Section 4.2 Tax Elections. The Company shall have in effect (and shall cause each Subsidiary that is classified as a partnership for U.S. federal income tax purposes to have in effect) an election pursuant to Code Section 754 (and any similar provisions of applicable U.S. state or local law) for the Company for the Fiscal Year that includes the date of the SPAC Transactions and each Fiscal Year in which a sale or exchange (whether partial or complete) occurs. The Company shall determine whether to make any other available election pursuant to the Code or Regulations that is not otherwise expressly provided for or prohibited in this Agreement, and the Members hereby consent to all such elections.
ANNEX C-8
Section 4.3 Tax Representative.
(a) Appointment and Replacement of Tax Representative.
(i) Tax Representative. The Manager shall act as the Tax Representative, but the Manager may designate another Person to act as the Tax Representative and may remove, replace, or revoke the designation of that Person, or require that Person to resign, in each case, with the consent of the Company Unitholder Representative (not to be unreasonably withheld, conditioned or delayed). For any jurisdiction with respect to which the Manager cannot serve as the Tax Representative or with respect to any taxable period for which the Manager is not eligible to serve as the Tax Representative, however, the Manager shall designate an eligible Person, which Person shall be approved by the Company Unitholder Representative (not to be unreasonably withheld, conditioned or delayed), to act as the Tax Representative.
(ii) Designated Individual. If the Tax Representative is not an individual, the Manager shall appoint a “designated individual” for each taxable year subject to the Revised Partnership Audit Provisions (as described in Treas. Reg. § 301.6223-1(b)(3)(ii)) (a “Designated Individual”).
::::::::::
* Goal of the exercise: In the tax provisions excerpt, explain in one to three sentences why the Manager would be required to designate an eligible Person as the Tax Representative. The items after this passage have nothing to do with it.

* Dataset excerpts:
::::::::::
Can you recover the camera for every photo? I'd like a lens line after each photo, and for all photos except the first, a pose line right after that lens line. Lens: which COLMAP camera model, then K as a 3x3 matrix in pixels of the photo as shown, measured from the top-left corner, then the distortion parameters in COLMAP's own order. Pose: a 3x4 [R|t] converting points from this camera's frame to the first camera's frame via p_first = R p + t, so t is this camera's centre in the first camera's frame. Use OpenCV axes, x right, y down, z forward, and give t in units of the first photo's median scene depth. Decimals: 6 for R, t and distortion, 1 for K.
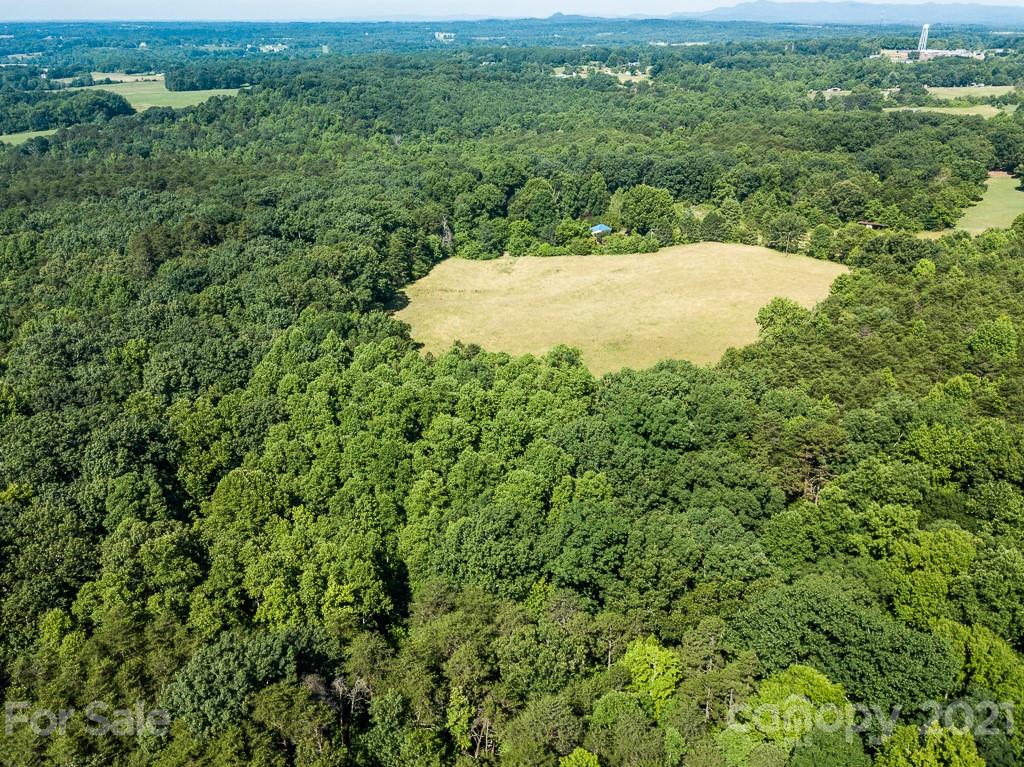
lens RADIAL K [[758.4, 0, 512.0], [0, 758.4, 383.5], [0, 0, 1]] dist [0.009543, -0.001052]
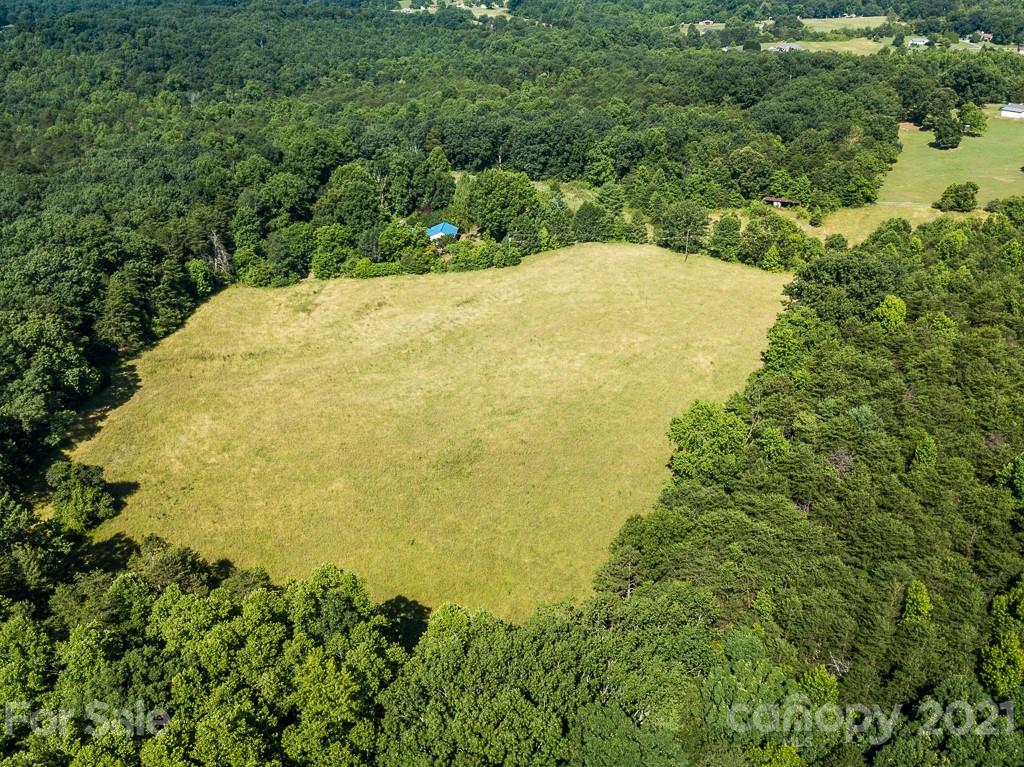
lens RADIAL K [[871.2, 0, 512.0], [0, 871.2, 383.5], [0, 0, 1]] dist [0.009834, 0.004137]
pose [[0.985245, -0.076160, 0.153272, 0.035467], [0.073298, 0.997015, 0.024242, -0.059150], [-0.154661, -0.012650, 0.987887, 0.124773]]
::::::::::
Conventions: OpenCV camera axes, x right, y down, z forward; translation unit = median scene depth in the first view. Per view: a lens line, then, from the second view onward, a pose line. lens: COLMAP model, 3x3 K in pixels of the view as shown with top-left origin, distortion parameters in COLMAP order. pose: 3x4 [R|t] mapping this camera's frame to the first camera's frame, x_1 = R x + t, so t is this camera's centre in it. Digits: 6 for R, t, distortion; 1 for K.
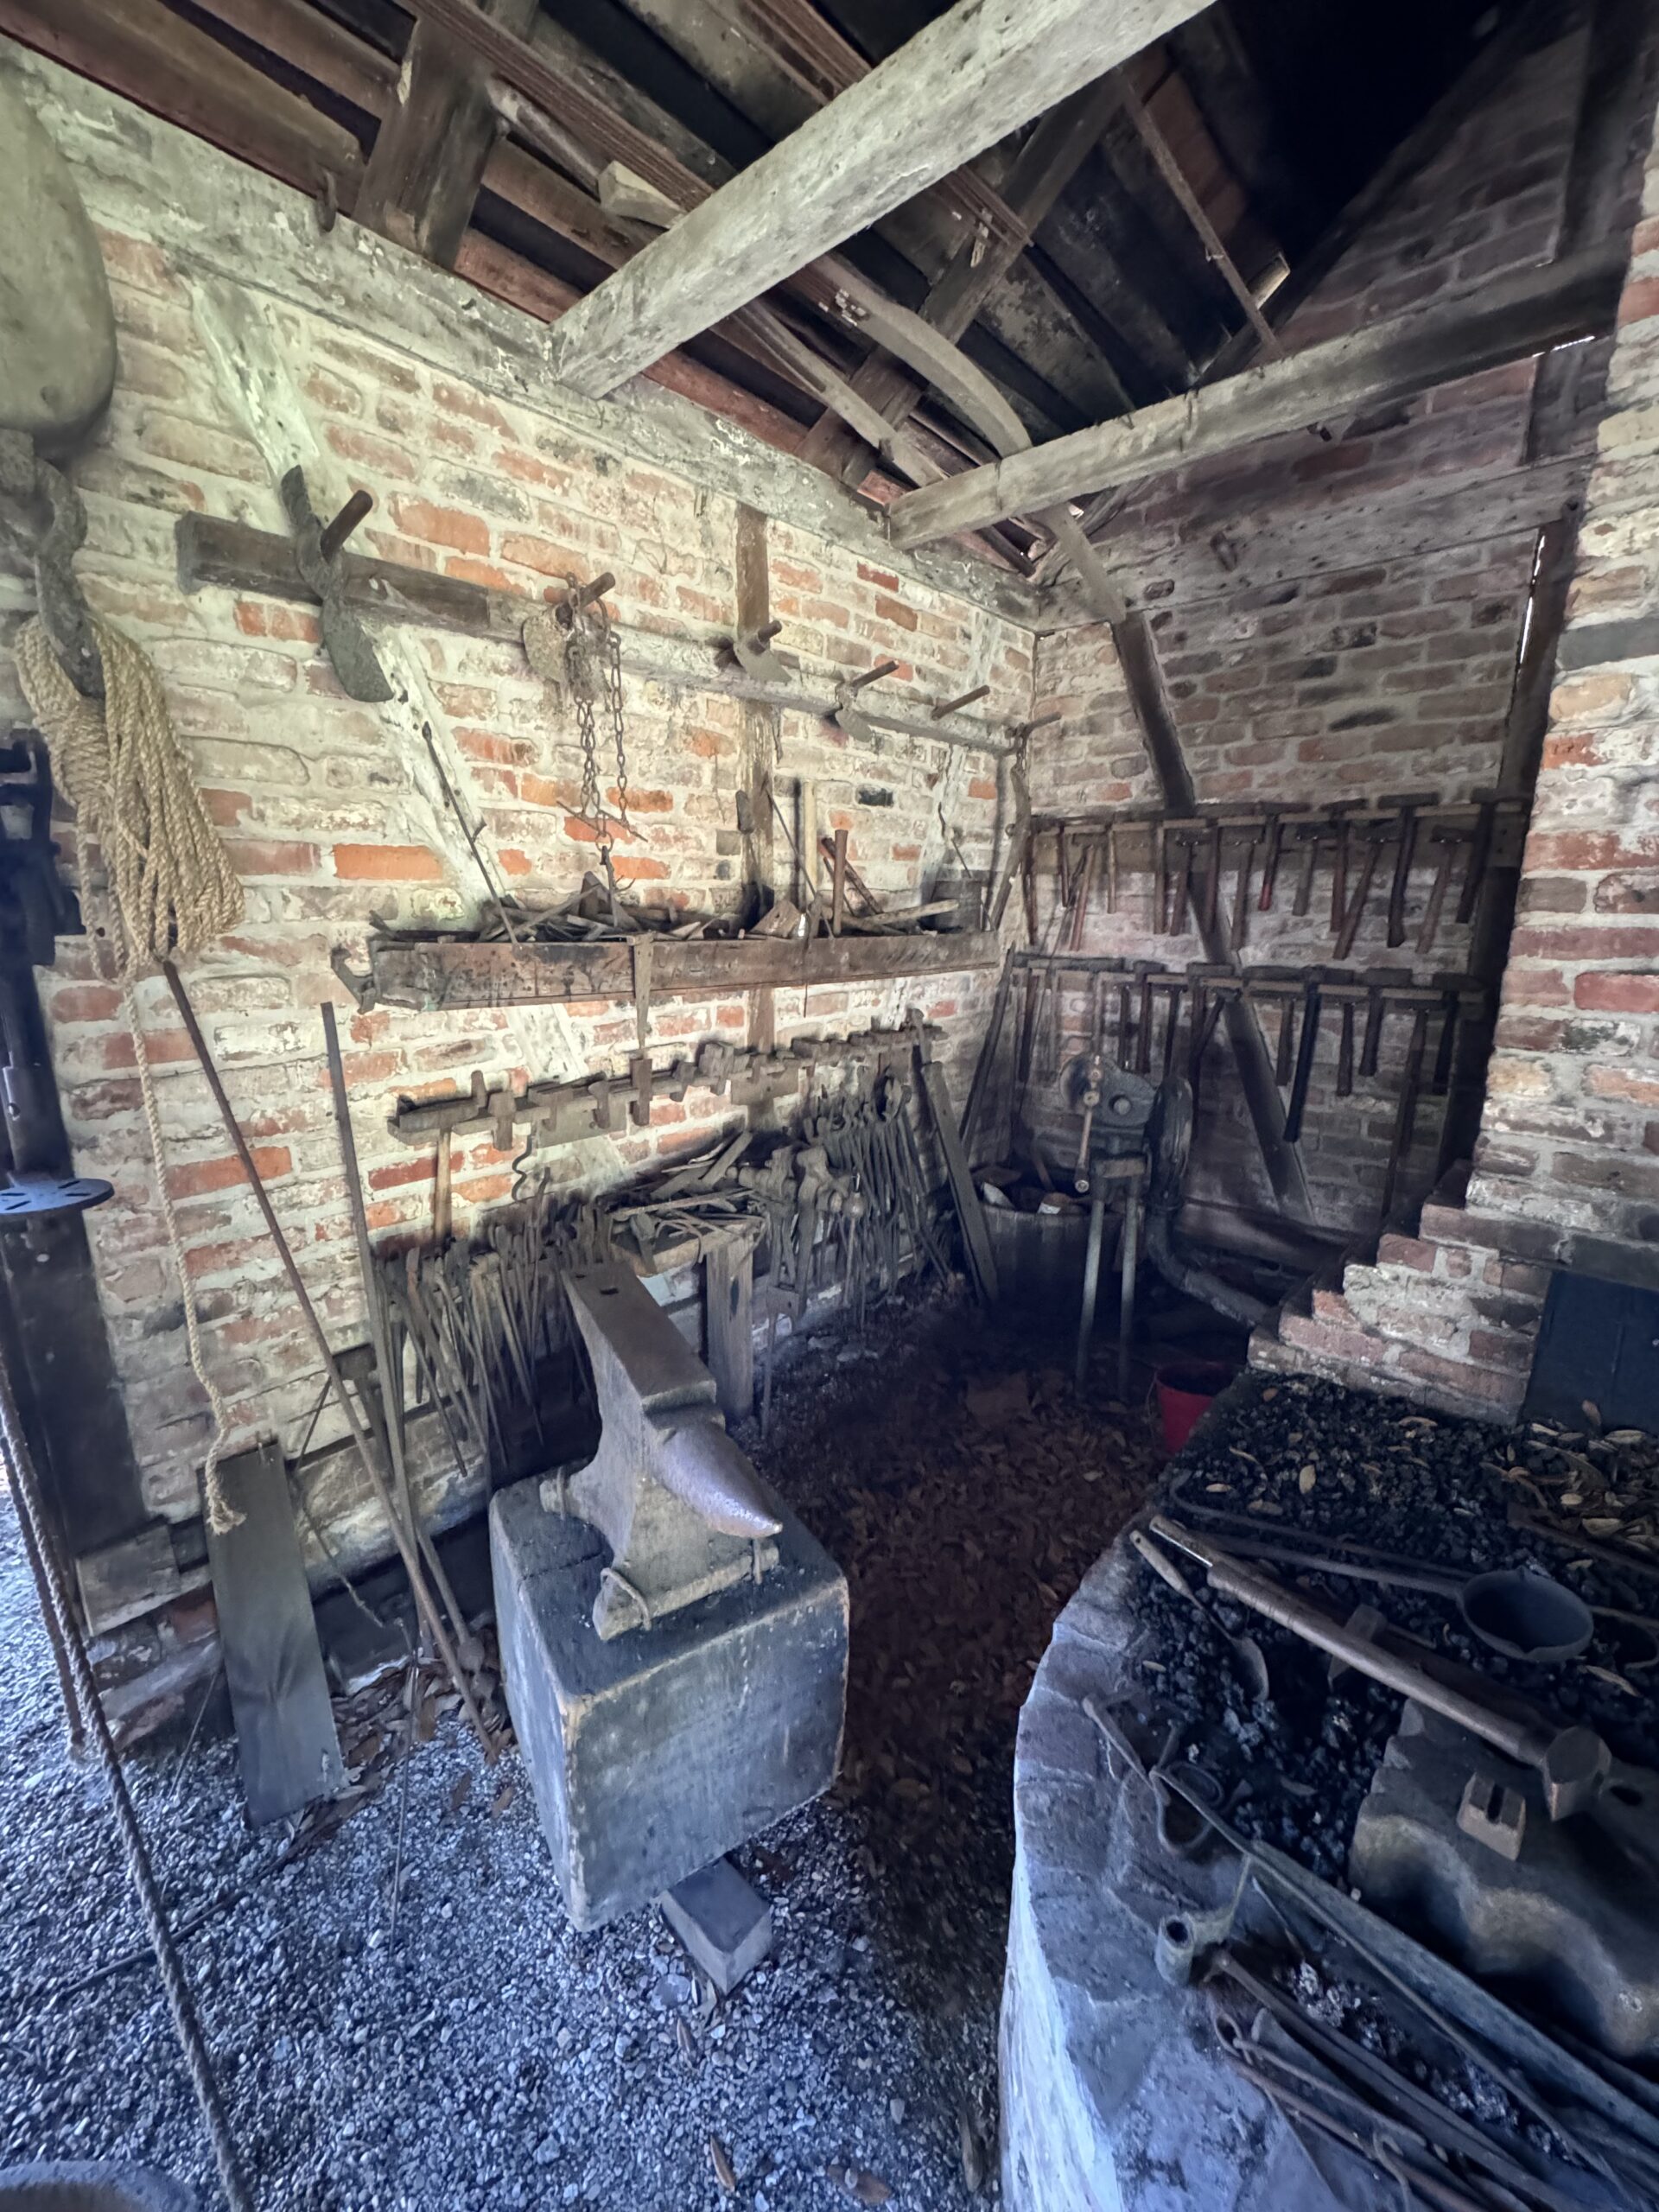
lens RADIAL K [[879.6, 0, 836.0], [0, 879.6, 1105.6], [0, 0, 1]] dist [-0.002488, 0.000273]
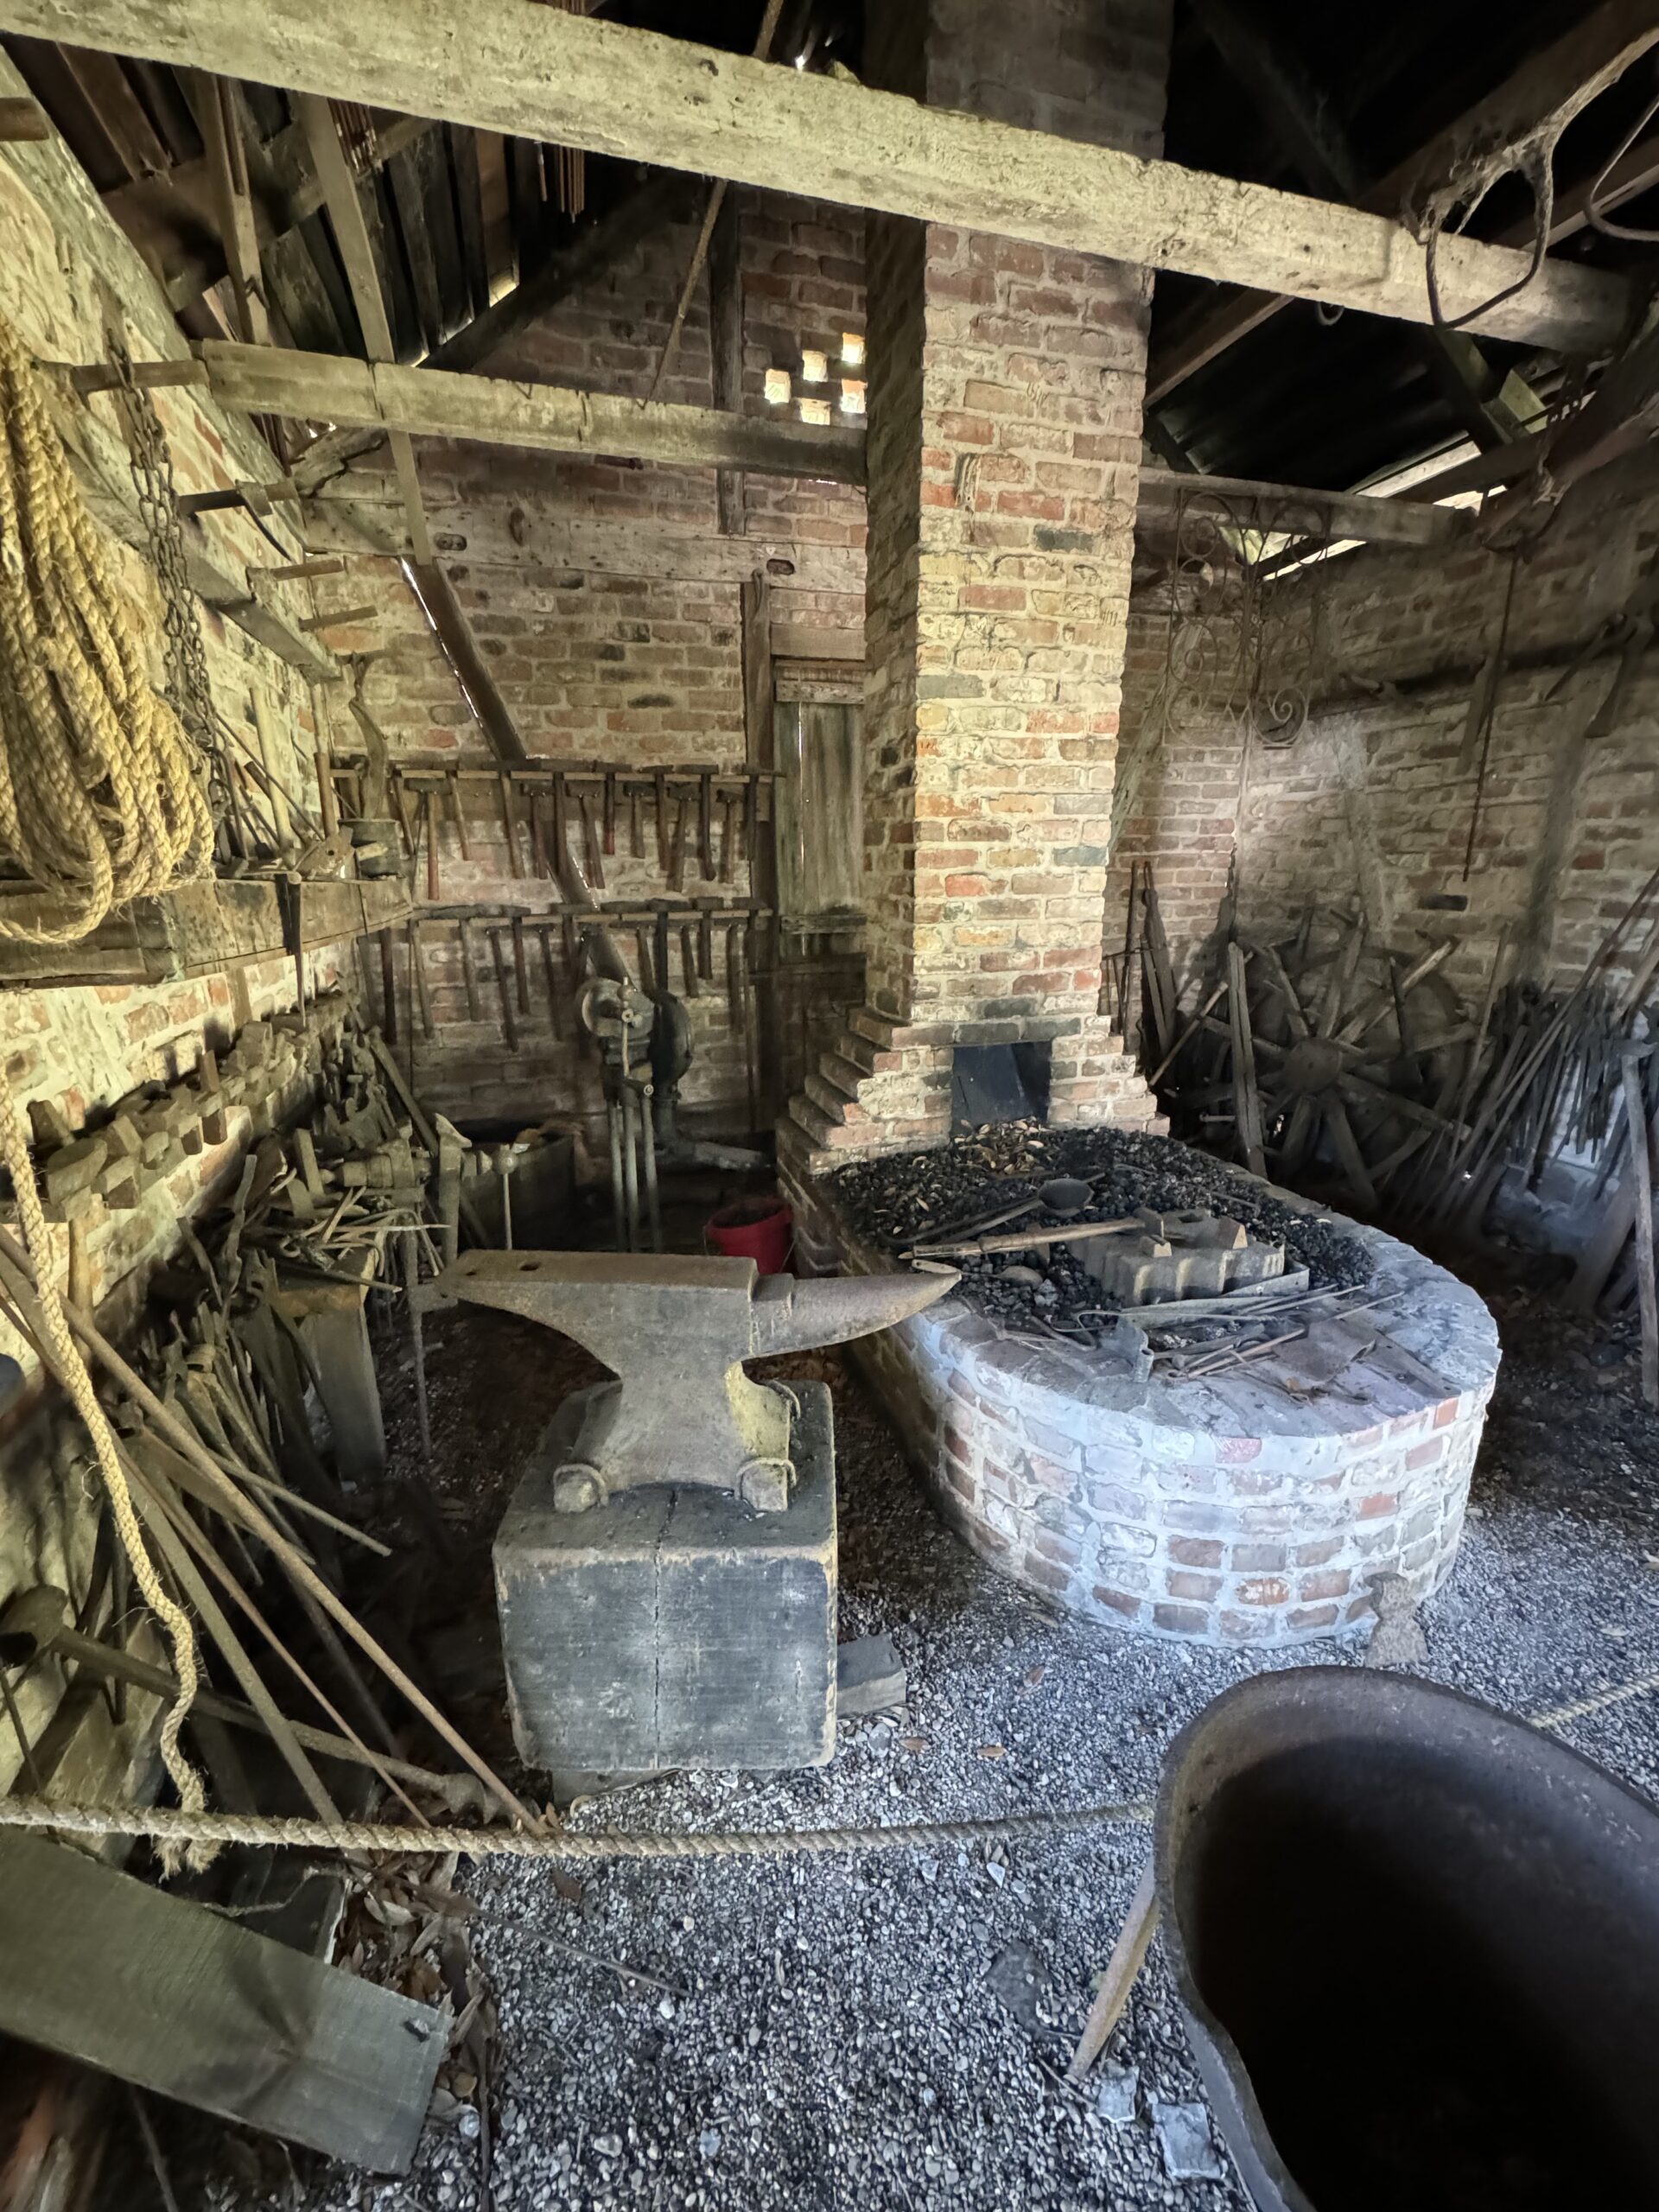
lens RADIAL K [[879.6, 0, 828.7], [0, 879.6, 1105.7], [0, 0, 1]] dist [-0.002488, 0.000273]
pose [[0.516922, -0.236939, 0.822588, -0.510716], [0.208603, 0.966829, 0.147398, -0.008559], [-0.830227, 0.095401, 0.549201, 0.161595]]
::::::::::
* Result below: The Manager must designate an eligible Person for any jurisdiction in which it cannot serve as the Tax Representative, or for any taxable period in which it is not eligible to serve. That Person must be approved by the Company Unitholder Representative, whose approval is not to be unreasonably withheld, conditioned or delayed.